Les opérations ont permis de réaliser une expertise complète de l’épave et ont notamment révélé « la présence de deux fissures susceptibles de laisser échapper des hydrocarbures », a expliqué la préfecture maritime dans un communiqué.
« L’intervention a permis de mettre en place des dispositifs d’obturation sur les brèches identifiées de manière à empêcher la libération des hydrocarbures vers le milieu naturel », a-t-elle précisé.
En janvier, des oiseaux souillés par un fioul présentant des similitudes avec celui du pétrolier Erika, échoué en 1999 au large de la Bretagne, avaient été retrouvés sur les plages du Finistère.
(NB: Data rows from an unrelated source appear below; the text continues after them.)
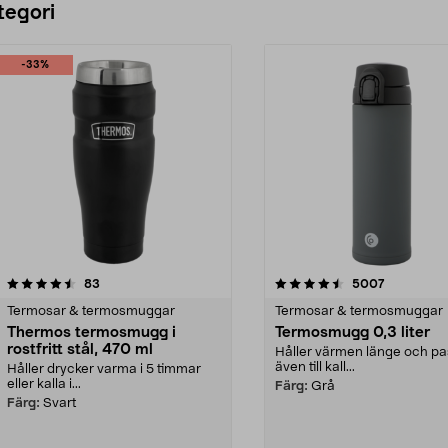
tegori
-33%
4.5 av 5 stjärnor
recensioner
4.5 av 5 stjärnor
recensione
83
5007
Termosar & termosmuggar
Termosar & termosmuggar
Thermos termosmugg i
Termosmugg 0,3 liter
rostfritt stål, 470 ml
Håller värmen länge och pa
även till kall...
Håller drycker varma i 5 timmar
eller kalla i...
Färg:
Grå
Färg:
Svart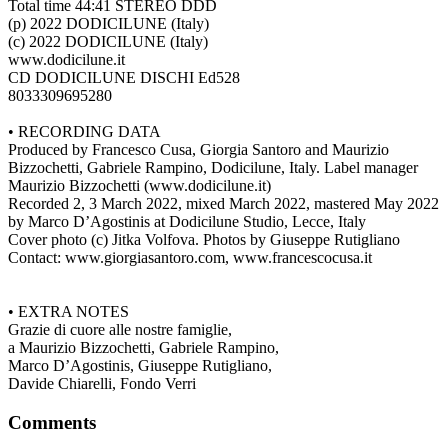
Total time 44:41 STEREO DDD
(p) 2022 DODICILUNE (Italy)
(c) 2022 DODICILUNE (Italy)
www.dodicilune.it
CD DODICILUNE DISCHI Ed528
8033309695280
• RECORDING DATA
Produced by Francesco Cusa, Giorgia Santoro and Maurizio
Bizzochetti, Gabriele Rampino, Dodicilune, Italy. Label manager
Maurizio Bizzochetti (www.dodicilune.it)
Recorded 2, 3 March 2022, mixed March 2022, mastered May 2022
by Marco D’Agostinis at Dodicilune Studio, Lecce, Italy
Cover photo (c) Jitka Volfova. Photos by Giuseppe Rutigliano
Contact: www.giorgiasantoro.com, www.francescocusa.it
• EXTRA NOTES
Grazie di cuore alle nostre famiglie,
a Maurizio Bizzochetti, Gabriele Rampino,
Marco D’Agostinis, Giuseppe Rutigliano,
Davide Chiarelli, Fondo Verri
Comments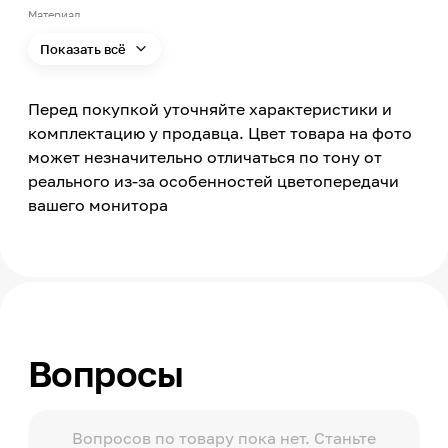
Материал
Гипс
Показать всё
Перед покупкой уточняйте характеристики и
комплектацию у продавца. Цвет товара на фото
может незначительно отличаться по тону от
реального из-за особенностей цветопередачи
вашего монитора
Вопросы
Вопросов по товару пока нет. Станьте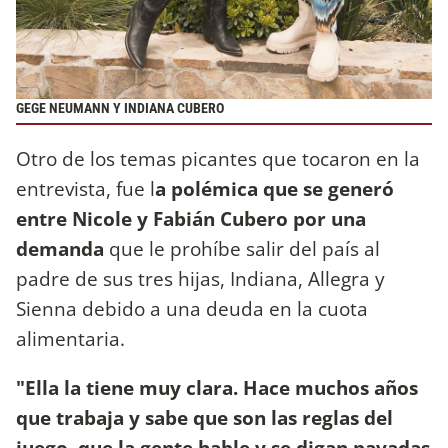
GEGE NEUMANN Y INDIANA CUBERO
Otro de los temas picantes que tocaron en la
entrevista, fue l
a polémica que se generó
entre Nicole y Fabián Cubero por una
demanda
que le prohíbe salir del país al
padre de sus tres hijas, Indiana, Allegra y
Sienna debido a una deuda en la cuota
alimentaria.
"Ella la tiene muy clara. Hace muchos años
que trabaja y sabe que son las reglas del
juego, que la gente hable y se digan pavadas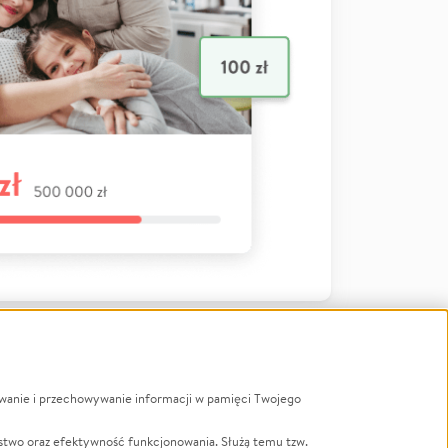
ywanie i przechowywanie informacji w pamięci Twojego
a
stwo oraz efektywność funkcjonowania. Służą temu tzw.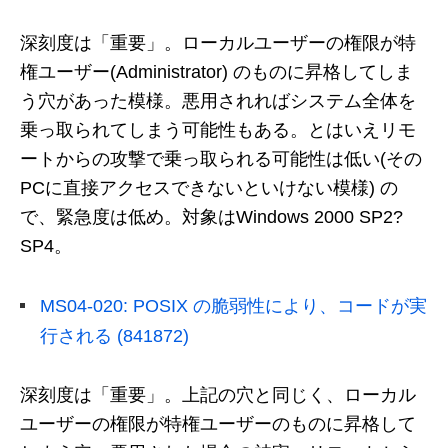
深刻度は「重要」。ローカルユーザーの権限が特
権ユーザー(Administrator) のものに昇格してしま
う穴があった模様。悪用されればシステム全体を
乗っ取られてしまう可能性もある。とはいえリモ
ートからの攻撃で乗っ取られる可能性は低い(その
PCに直接アクセスできないといけない模様) の
で、緊急度は低め。対象はWindows 2000 SP2?
SP4。
MS04-020: POSIX の脆弱性により、コードが実
行される (841872)
深刻度は「重要」。上記の穴と同じく、ローカル
ユーザーの権限が特権ユーザーのものに昇格して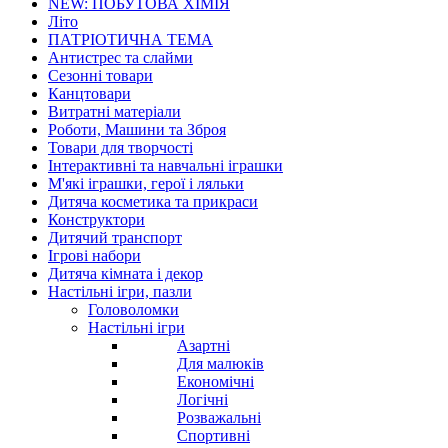
NEW: ПОБУТОВА ХІМІЯ
Літо
ПАТРІОТИЧНА ТЕМА
Антистрес та слайми
Сезонні товари
Канцтовари
Витратні матеріали
Роботи, Машини та Зброя
Товари для творчості
Інтерактивні та навчальні іграшки
М'які іграшки, герої і ляльки
Дитяча косметика та прикраси
Конструктори
Дитячий транспорт
Ігрові набори
Дитяча кімната і декор
Настільні ігри, пазли
Головоломки
Настільні ігри
Азартні
Для малюків
Економічні
Логічні
Розважальні
Спортивні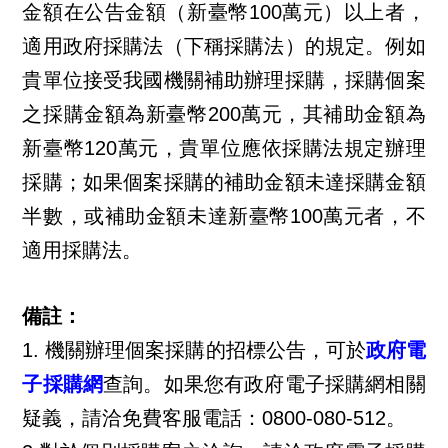
金額在公告金額（新臺幣100萬元）以上者，
適用政府採購法（下稱採購法）的規定。例如
貴單位接受我國機關補助辦理採購，採購個案
之採購金額為新臺幣200萬元，其補助金額為
新臺幣120萬元，貴單位應依採購法規定辦理
採購；如果個案採購的補助金額未達採購金額
半數，或補助金額未達新臺幣100萬元者，不
適用採購法。
備註：
1.
機關辦理個案採購的招標公告，可於
政府電
子採購網
查詢。如果您有政府電子採購網相關
疑義，請洽免費客服電話：0800-080-512。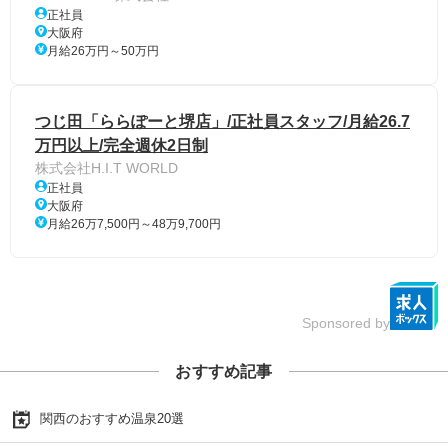
正社員
大阪府
月給26万円～50万円
つじ田「ららぽーと堺店」/正社員スタッフ/月給26.7
万円以上/完全週休2日制
株式会社H.I.T WORLD
正社員
大阪府
月給26万7,500円～48万9,700円
Sponsored by
おすすめ記事
関西のおすすめ温泉20選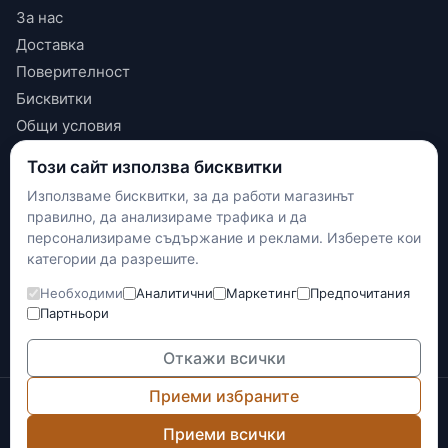
За нас
Доставка
Поверителност
Бисквитки
Общи условия
Този сайт използва бисквитки
КОНТАКТИ
Използваме бисквитки, за да работи магазинът
+(359) 898 719431
правилно, да анализираме трафика и да
contact.maxshop.bg@gmail.com
персонализираме съдържание и реклами. Изберете кои
категории да разрешите.
улица Панайот Волов 42, Шумен
Необходими
Аналитични
Маркетинг
Предпочитания
Наложен платеж
Партньори
Банков превод
Доставка с Еконт
Откажи всички
Приеми избраните
© 2026 Max-Shop.bg. Всички права запазени.
Онлайн магазинът е изготвен и се поддържа от
Network
Приеми всички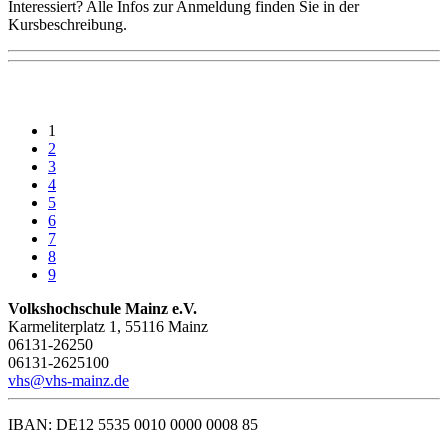
Interessiert? Alle Infos zur Anmeldung finden Sie in der
Kursbeschreibung.
1
2
3
4
5
6
7
8
9
Volkshochschule Mainz e.V.
Karmeliterplatz 1, 55116 Mainz
06131-26250
06131-2625100
vhs@vhs-mainz.de
IBAN: DE12 5535 0010 0000 0008 85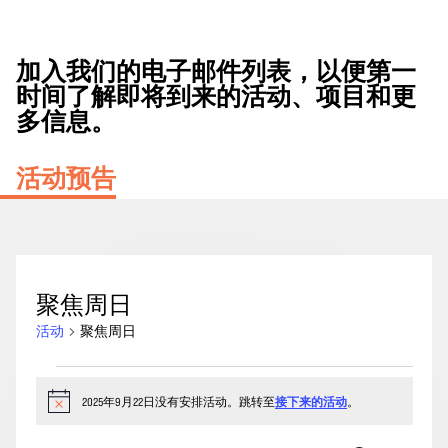
加入我们的电子邮件列表，以便第一
时间了解即将到来的活动、项目和更
多信息。
活动预告
聚焦周日
活动
聚焦周日
2025
年
2025年9月22日没有安排活动。跳转至
接下来的活动
。
通
知
9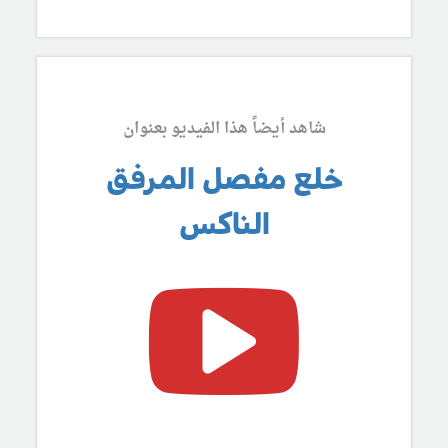
شاهد أيضاً هذا الفيديو بعنوان
خلع مفصل المرفق
الناكس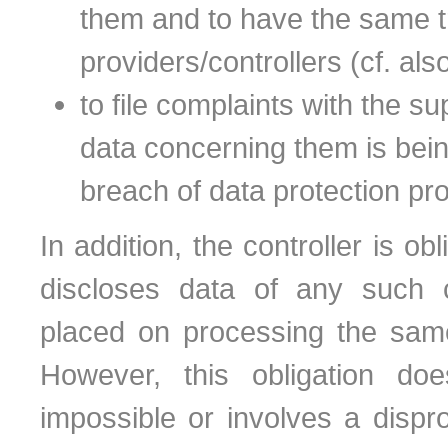
them and to have the same t
providers/controllers (cf. al
to file complaints with the su
data concerning them is bein
breach of data protection pr
In addition, the controller is ob
discloses data of any such co
placed on processing the sam
However, this obligation doe
impossible or involves a dispro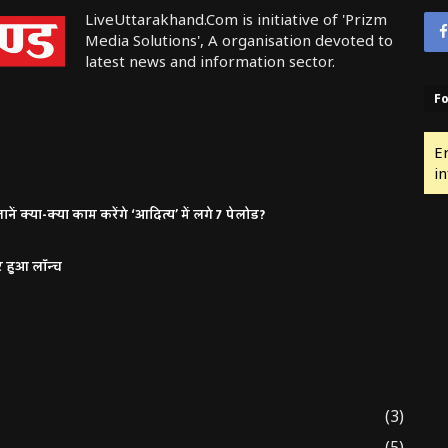
LiveUttarakhand.Com is initiative of 'Prizm
Media Solutions', A organisation devoted to
latest news and information sector.
Fo
E
in
ं क्या-क्या काम करेंगे ‘आदित्य’ में लगे 7 पेलोड?
र हुआ लॉन्च
(3)
(5)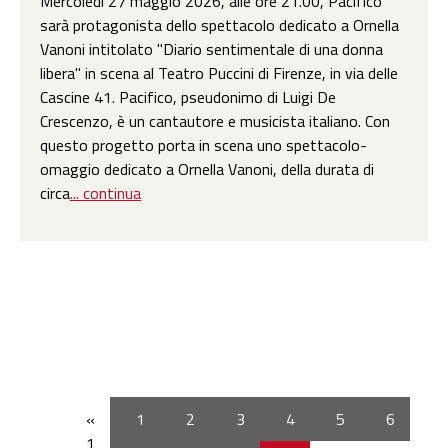
Mercoledì 27 maggio 2026, alle ore 21.00, Pacifico
sarà protagonista dello spettacolo dedicato a Ornella
Vanoni intitolato "Diario sentimentale di una donna
libera" in scena al Teatro Puccini di Firenze, in via delle
Cascine 41. Pacifico, pseudonimo di Luigi De
Crescenzo, è un cantautore e musicista italiano. Con
questo progetto porta in scena uno spettacolo-
omaggio dedicato a Ornella Vanoni, della durata di
circa
... continua
«
1
2
3
4
5
6
1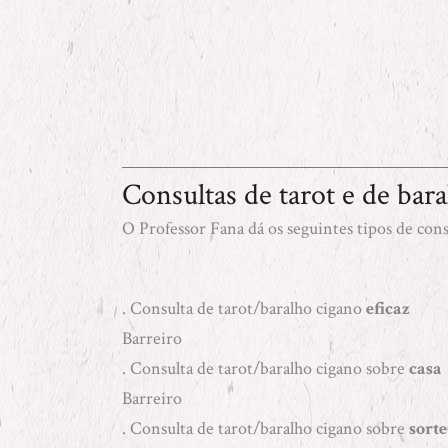
Consultas de tarot e de bar
O Professor Fana dá os seguintes tipos de cons
. Consulta de tarot/baralho cigano
eficaz
Barreiro
. Consulta de tarot/baralho cigano sobre
casa
Barreiro
. Consulta de tarot/baralho cigano sobre
sorte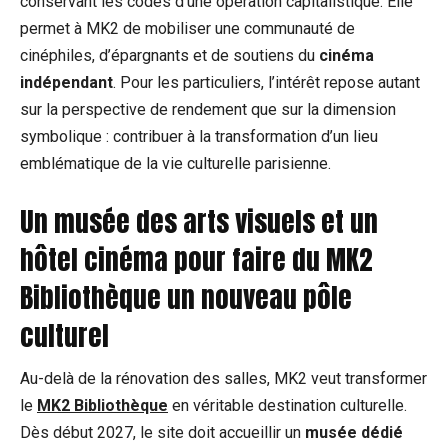
conservant les codes d’une opération capitalistique. Elle
permet à MK2 de mobiliser une communauté de
cinéphiles, d’épargnants et de soutiens du
cinéma
indépendant
. Pour les particuliers, l’intérêt repose autant
sur la perspective de rendement que sur la dimension
symbolique : contribuer à la transformation d’un lieu
emblématique de la vie culturelle parisienne.
Un musée des arts visuels et un
hôtel cinéma pour faire du MK2
Bibliothèque un nouveau pôle
culturel
Au-delà de la rénovation des salles, MK2 veut transformer
le
MK2 Bibliothèque
en véritable destination culturelle.
Dès début 2027, le site doit accueillir un
musée dédié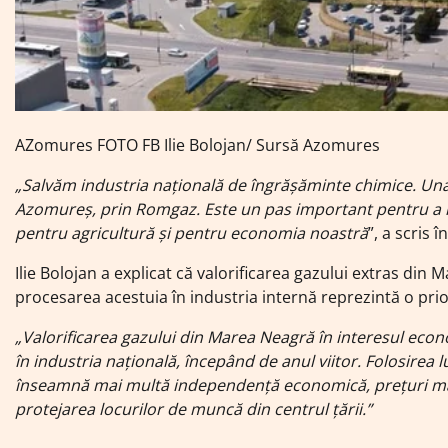
AZomures FOTO FB Ilie Bolojan/ Sursă Azomures
„Salvăm industria națională de îngrășăminte chimice. Una 
Azomureș, prin Romgaz. Este un pas important pentru a r
pentru agricultură și pentru economia noastră
”, a scris
Ilie Bolojan a explicat că valorificarea gazului extras din
procesarea acestuia în industria internă reprezintă o prio
„Valorificarea gazului din Marea Neagră în interesul eco
în industria națională, începând de anul viitor. Folosirea 
înseamnă mai multă independență economică, prețuri mai s
protejarea locurilor de muncă din centrul țării.”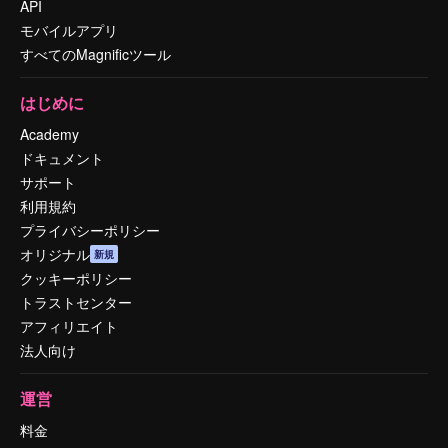
API
モバイルアプリ
すべてのMagnificツール
はじめに
Academy
ドキュメント
サポート
利用規約
プライバシーポリシー
オリジナル
新規
クッキーポリシー
トラストセンター
アフィリエイト
法人向け
運営
料金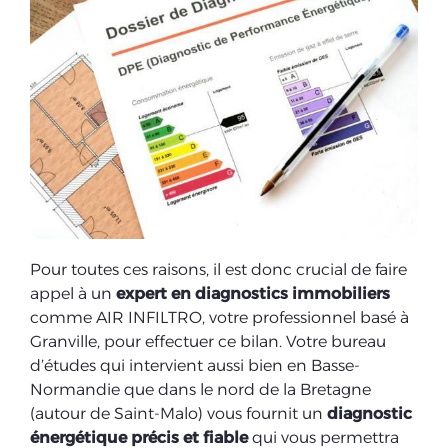
Pour toutes ces raisons, il est donc crucial de faire
appel à un
expert en diagnostics immobiliers
comme AIR INFILTRO, votre professionnel basé à
Granville, pour effectuer ce bilan. Votre bureau
d’études qui intervient aussi bien en Basse-
Normandie que dans le nord de la Bretagne
(autour de Saint-Malo) vous fournit un
diagnostic
énergétique précis et fiable
qui vous permettra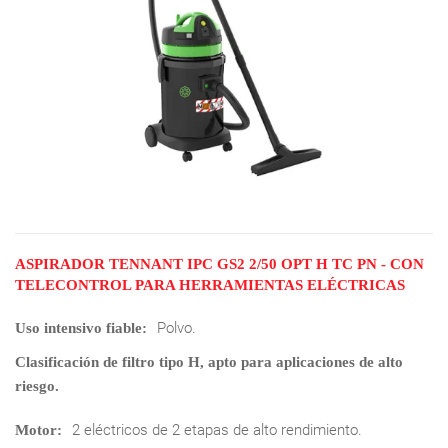
ASPIRADOR TENNANT IPC GS2 2/50 OPT H TC PN - CON
TELECONTROL PARA HERRAMIENTAS ELÉCTRICAS
Polvo.
Uso intensivo fiable:
Clasificación de filtro tipo H, apto para aplicaciones de alto
riesgo.
2 eléctricos de 2 etapas de alto rendimiento.
Motor: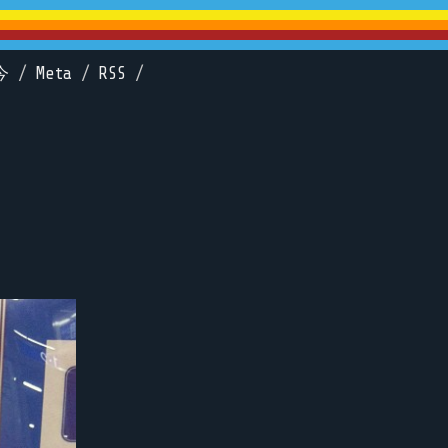
今
/
Meta
/
RSS
/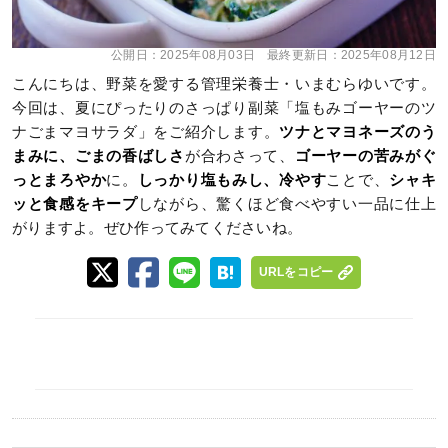
公開日：
2025年08月03日
最終更新日：
2025年08月12日
こんにちは、野菜を愛する管理栄養士・いまむらゆいです。
今回は、夏にぴったりのさっぱり副菜「塩もみゴーヤーのツ
ナごまマヨサラダ」をご紹介します。
ツナとマヨネーズのう
まみに、ごまの香ばしさ
が合わさって、
ゴーヤーの苦みがぐ
っとまろやか
に。
しっかり塩もみし、冷やす
ことで、
シャキ
ッと食感をキープ
しながら、驚くほど食べやすい一品に仕上
がりますよ。ぜひ作ってみてくださいね。
URLをコピー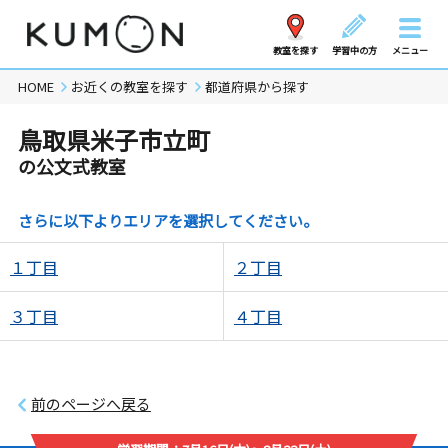
教室を探す
学習中の方
メニュー
HOME
お近くの教室を探す
都道府県から探す
鳥取県米子市立町
の公文式教室
さらに以下よりエリアを選択してください。
１丁目
２丁目
３丁目
４丁目
前のページへ戻る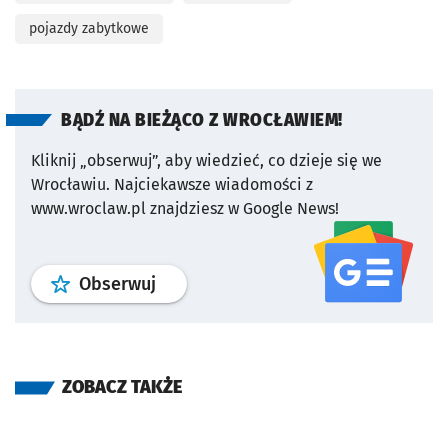
pojazdy zabytkowe
BĄDŹ NA BIEŻĄCO Z WROCŁAWIEM!
Kliknij „obserwuj”, aby wiedzieć, co dzieje się we
Wrocławiu.
Najciekawsze wiadomości z
www.wroclaw.pl znajdziesz w Google News!
profil
google news
serwisu wroclaw
Obserwuj
ZOBACZ TAKŻE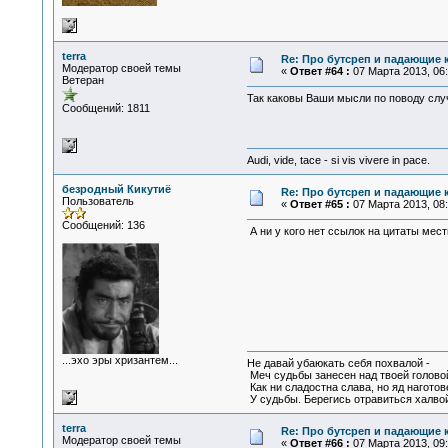
terra
Re: Про бутсреп и падающие 
Модератор своей темы
«
Ответ #64 :
07 Марта 2013, 06:
Ветеран
Так каковы Ваши мысли по поводу сл
Сообщений: 1811
Audi, vide, tace - si vis vivere in pace.
безродный Кикутиё
Re: Про бутсреп и падающие 
Пользователь
«
Ответ #65 :
07 Марта 2013, 08:
Сообщений: 136
А ни у кого нет ссылок на цитаты мес
...эхо эры хризантем...
Не давай убаюкать себя похвалой -
Меч судьбы занесен над твоей голово
Как ни сладостна слава, но яд наготов
У судьбы. Берегись отравиться халвой
terra
Re: Про бутсреп и падающие 
Модератор своей темы
«
Ответ #66 :
07 Марта 2013, 09: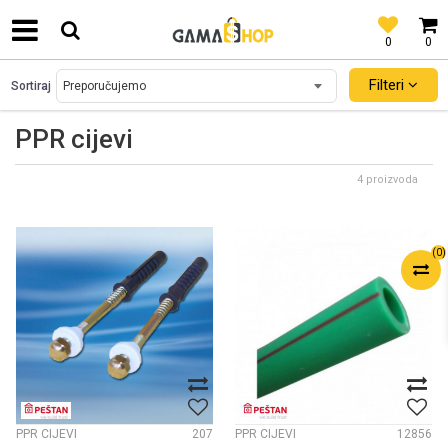
0
0
SIGURNO PLAĆANJE PLATNIM KARTICAMA!
Filteri
Sortiraj
PPR cijevi
4 proizvoda
(
0
)
PPR CIJEVI
207
PPR CIJEVI
12856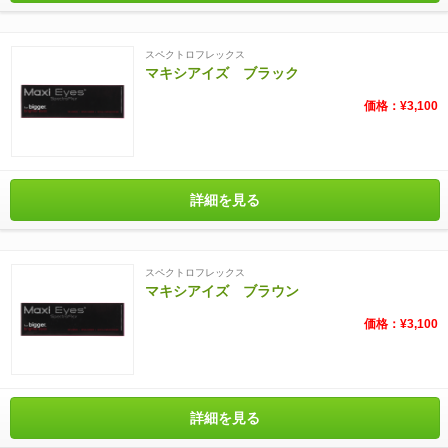
スペクトロフレックス
マキシアイズ ブラック
価格：¥3,100
詳細を見る
スペクトロフレックス
マキシアイズ ブラウン
価格：¥3,100
詳細を見る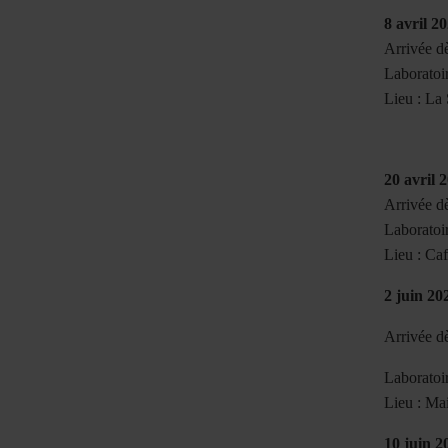
8 avril 2
Arrivée d
Laboratoi
Lieu : La 
20 avril 
Arrivée d
Laboratoir
Lieu : Caf
2 juin 20
Arrivée d
Laboratoi
Lieu : M
a
10 juin 2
Leurs plumes avaient été analysées par le centre spécialisé dans les pollutions accidentelles des eaux (Cedre), qui avait confirmé « de fortes similitudes » avec le fioul de ce pétrolier.
Les deux morceaux de l’épave de l’Erika, éloignés de 10 km l’un de l’autre, gisent à environ 120 mètres de profondeur, à une cinquantaine de kilomètres au sud de la pointe de Penmarc’h (Finistère).
Le 12 décembre 1999, l’Erika, affrété par Total, avait sombré en libérant environ 20.000 tonnes de fioul lourd qui avaient souillé les côtes françaises sur environ 400 kilomètres, provoquant la mort de 150.000 à 300.000 oiseaux.